Transcribe the data below exactly, but only from the line containing "78: (407, 311, 1.81)" through its final line, both included.

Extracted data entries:
□ □ □ □
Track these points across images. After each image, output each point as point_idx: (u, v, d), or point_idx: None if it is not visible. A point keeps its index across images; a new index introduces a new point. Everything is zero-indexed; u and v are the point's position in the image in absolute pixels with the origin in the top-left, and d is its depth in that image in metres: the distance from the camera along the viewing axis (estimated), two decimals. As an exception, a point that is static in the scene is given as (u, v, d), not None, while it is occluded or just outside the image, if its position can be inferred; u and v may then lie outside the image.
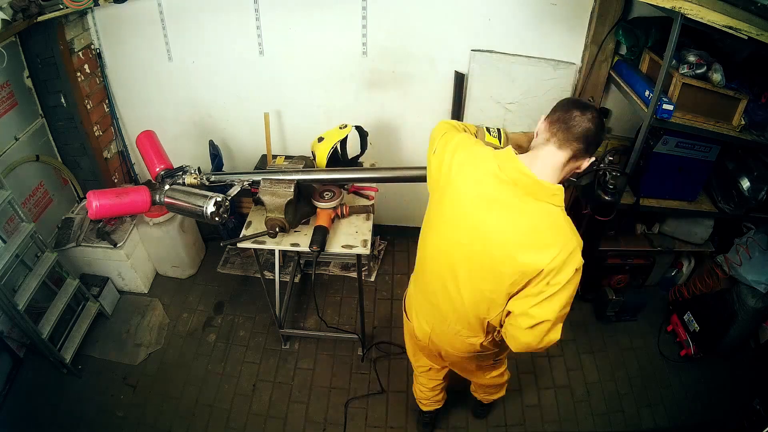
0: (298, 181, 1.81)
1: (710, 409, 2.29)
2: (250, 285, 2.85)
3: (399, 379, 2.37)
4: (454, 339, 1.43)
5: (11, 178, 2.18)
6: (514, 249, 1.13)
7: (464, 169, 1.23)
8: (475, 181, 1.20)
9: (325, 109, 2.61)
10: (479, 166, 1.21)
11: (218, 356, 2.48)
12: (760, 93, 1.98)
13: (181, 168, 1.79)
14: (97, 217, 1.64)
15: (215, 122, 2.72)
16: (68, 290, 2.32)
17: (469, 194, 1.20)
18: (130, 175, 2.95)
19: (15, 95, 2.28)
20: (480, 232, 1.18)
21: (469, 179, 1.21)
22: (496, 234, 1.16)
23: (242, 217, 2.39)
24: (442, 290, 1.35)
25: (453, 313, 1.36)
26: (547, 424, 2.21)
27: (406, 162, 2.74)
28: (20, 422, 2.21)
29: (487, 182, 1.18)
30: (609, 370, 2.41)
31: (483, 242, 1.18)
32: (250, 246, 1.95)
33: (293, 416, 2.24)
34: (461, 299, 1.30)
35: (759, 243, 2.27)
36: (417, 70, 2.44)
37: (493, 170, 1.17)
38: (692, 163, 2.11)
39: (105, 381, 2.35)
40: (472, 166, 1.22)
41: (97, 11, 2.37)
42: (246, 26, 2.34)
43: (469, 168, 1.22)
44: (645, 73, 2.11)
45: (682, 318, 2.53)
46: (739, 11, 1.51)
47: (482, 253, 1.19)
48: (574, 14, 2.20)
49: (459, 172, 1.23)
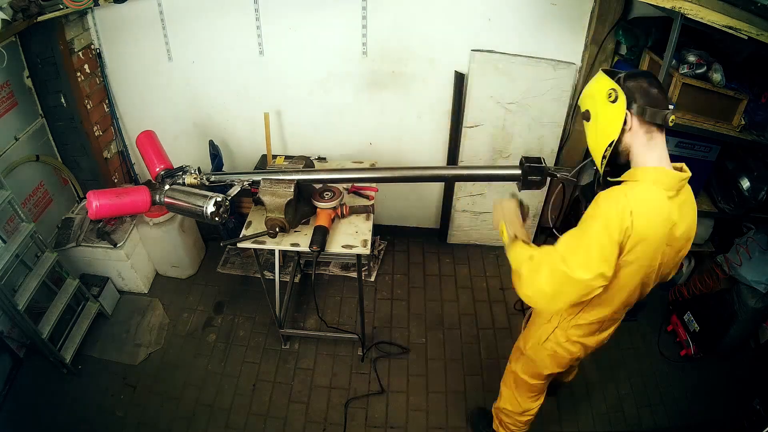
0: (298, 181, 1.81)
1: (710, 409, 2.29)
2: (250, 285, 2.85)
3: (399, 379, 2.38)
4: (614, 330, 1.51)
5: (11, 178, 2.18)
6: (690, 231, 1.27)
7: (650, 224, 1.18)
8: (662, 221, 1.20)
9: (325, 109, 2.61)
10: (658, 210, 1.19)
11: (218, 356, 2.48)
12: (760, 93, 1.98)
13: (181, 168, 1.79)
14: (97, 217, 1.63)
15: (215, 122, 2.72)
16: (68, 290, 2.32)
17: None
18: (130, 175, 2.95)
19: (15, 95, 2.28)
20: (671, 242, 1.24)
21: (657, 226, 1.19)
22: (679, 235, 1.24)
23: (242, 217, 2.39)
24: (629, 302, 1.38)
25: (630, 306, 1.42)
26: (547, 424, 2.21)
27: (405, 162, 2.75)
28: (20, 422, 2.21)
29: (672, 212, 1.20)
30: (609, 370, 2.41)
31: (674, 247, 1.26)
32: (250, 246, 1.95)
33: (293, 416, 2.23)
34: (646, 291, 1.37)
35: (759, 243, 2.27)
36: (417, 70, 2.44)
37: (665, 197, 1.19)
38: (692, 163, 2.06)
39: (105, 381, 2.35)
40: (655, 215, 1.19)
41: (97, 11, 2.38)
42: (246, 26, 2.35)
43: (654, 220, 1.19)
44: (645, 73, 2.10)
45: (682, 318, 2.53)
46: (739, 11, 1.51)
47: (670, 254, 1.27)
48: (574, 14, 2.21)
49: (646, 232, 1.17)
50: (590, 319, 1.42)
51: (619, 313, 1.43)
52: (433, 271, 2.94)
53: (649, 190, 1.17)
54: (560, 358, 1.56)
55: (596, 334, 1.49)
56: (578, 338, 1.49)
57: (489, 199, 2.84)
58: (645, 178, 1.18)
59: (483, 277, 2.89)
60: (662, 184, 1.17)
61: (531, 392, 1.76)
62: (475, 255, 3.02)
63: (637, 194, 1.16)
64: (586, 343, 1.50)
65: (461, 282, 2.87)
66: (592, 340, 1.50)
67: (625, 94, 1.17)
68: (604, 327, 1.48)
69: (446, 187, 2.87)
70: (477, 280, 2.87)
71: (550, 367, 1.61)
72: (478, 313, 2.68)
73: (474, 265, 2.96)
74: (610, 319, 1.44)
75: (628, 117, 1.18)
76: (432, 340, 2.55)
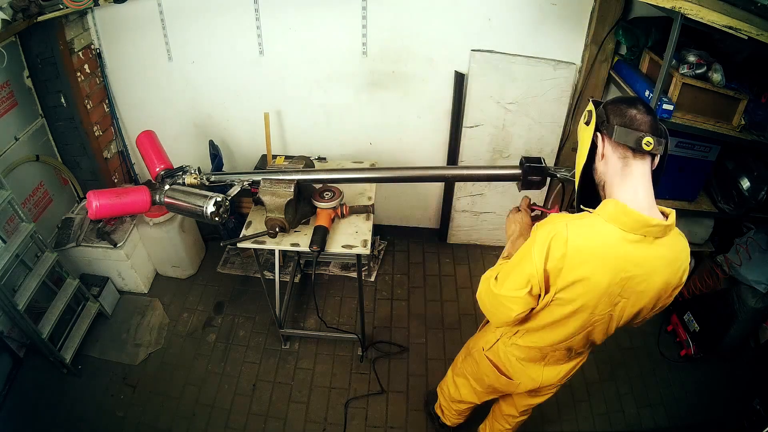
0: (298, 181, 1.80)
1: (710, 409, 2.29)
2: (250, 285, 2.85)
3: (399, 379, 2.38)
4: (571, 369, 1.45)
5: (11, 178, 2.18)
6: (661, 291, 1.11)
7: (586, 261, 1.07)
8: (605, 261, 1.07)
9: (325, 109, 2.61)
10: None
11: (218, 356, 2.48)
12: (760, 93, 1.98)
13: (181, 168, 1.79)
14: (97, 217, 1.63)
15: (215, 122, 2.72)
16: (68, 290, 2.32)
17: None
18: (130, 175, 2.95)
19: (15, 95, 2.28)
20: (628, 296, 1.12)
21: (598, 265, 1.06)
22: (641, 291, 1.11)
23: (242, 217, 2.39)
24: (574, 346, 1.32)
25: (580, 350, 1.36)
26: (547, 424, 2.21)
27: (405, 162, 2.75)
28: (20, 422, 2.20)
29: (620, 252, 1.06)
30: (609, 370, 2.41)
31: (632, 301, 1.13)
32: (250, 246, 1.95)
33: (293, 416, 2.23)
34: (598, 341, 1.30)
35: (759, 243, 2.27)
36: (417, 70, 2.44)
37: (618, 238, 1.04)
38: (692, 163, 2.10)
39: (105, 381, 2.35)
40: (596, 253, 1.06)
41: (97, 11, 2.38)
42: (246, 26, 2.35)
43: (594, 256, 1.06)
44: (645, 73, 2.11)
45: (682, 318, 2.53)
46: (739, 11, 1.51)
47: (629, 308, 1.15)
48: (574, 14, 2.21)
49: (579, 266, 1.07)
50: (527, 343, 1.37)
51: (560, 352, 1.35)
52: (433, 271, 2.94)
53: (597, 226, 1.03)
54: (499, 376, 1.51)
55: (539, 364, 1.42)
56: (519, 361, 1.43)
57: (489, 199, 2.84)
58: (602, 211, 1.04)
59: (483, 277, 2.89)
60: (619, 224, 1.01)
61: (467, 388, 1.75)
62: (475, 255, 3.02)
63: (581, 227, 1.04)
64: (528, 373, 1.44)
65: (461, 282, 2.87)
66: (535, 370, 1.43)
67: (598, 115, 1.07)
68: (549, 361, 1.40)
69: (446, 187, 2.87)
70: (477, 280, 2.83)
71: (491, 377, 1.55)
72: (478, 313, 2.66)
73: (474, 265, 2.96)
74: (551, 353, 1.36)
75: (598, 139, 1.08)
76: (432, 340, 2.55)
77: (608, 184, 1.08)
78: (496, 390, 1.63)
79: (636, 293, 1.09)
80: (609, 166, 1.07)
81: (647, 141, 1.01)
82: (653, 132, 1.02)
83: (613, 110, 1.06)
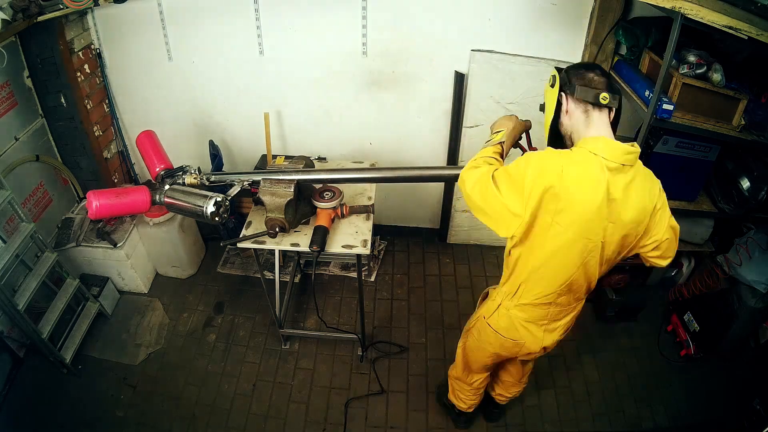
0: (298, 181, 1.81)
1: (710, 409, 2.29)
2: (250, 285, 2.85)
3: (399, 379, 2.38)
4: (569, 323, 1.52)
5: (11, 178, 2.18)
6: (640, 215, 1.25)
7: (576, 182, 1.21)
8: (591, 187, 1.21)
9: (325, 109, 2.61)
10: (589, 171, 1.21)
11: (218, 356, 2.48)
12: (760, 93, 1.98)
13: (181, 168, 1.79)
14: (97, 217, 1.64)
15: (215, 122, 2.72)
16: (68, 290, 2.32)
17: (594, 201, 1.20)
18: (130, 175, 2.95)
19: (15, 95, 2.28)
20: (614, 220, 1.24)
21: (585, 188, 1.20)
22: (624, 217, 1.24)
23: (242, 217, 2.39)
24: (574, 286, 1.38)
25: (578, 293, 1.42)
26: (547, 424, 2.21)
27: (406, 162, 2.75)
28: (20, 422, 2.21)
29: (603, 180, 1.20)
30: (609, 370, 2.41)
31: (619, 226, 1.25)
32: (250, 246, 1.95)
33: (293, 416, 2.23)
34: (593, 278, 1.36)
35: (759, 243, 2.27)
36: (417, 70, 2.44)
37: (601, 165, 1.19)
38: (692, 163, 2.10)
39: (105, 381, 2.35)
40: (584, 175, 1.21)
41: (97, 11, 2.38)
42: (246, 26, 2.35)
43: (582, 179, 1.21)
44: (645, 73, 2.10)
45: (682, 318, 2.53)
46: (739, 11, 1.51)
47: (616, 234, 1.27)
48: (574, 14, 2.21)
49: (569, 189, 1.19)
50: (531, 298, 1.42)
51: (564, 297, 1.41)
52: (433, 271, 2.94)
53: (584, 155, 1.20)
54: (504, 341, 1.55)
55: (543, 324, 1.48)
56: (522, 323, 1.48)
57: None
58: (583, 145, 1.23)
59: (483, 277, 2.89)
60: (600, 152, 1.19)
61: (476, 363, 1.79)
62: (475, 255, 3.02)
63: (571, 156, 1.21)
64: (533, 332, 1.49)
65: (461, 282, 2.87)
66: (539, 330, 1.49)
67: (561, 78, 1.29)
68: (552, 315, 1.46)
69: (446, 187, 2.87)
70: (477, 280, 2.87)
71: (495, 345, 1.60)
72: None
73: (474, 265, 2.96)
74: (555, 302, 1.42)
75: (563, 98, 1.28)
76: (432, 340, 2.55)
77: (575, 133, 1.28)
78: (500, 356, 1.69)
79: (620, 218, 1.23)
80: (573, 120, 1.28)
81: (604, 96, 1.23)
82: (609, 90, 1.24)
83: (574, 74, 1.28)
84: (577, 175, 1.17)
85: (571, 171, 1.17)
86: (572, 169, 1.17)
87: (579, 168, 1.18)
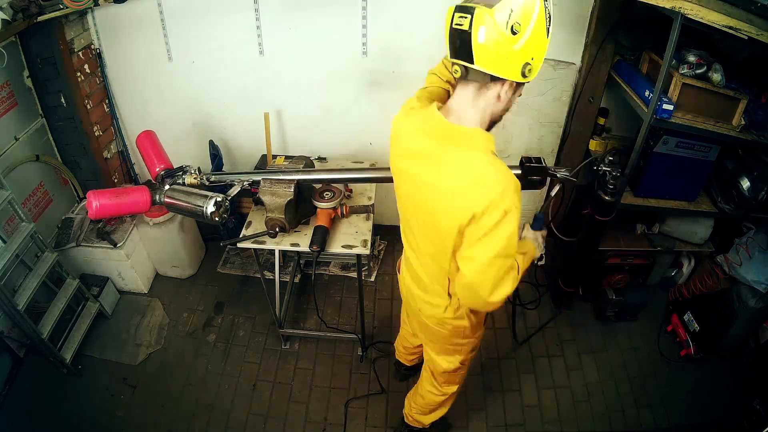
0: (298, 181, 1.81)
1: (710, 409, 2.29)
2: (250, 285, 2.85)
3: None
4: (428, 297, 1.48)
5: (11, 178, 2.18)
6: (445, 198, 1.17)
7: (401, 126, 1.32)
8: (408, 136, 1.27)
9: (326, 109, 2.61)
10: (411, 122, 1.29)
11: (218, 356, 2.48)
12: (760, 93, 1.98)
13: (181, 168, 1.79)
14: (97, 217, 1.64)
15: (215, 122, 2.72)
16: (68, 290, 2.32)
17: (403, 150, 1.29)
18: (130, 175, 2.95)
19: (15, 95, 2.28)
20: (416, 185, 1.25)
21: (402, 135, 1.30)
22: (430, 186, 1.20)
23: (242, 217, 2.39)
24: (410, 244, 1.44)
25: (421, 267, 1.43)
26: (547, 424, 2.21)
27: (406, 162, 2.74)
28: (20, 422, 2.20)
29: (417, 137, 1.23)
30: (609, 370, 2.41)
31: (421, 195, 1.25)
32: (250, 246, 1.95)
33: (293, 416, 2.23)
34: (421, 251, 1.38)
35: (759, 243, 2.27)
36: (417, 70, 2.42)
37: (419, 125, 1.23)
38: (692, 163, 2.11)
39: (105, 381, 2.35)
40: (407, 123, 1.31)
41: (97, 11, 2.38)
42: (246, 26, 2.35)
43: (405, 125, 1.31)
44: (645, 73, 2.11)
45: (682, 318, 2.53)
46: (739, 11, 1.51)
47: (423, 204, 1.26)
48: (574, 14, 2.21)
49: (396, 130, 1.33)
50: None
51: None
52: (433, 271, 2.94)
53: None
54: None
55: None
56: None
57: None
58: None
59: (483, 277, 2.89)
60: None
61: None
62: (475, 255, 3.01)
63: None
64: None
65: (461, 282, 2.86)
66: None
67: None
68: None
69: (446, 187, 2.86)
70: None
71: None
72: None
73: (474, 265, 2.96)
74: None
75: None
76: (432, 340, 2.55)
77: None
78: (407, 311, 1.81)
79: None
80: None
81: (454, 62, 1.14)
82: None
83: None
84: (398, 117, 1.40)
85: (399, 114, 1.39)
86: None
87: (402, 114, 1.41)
□ □ □ □
FINISHED EXERCISE:
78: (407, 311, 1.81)
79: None
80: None
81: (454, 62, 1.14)
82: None
83: None
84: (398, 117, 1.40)
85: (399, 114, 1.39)
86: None
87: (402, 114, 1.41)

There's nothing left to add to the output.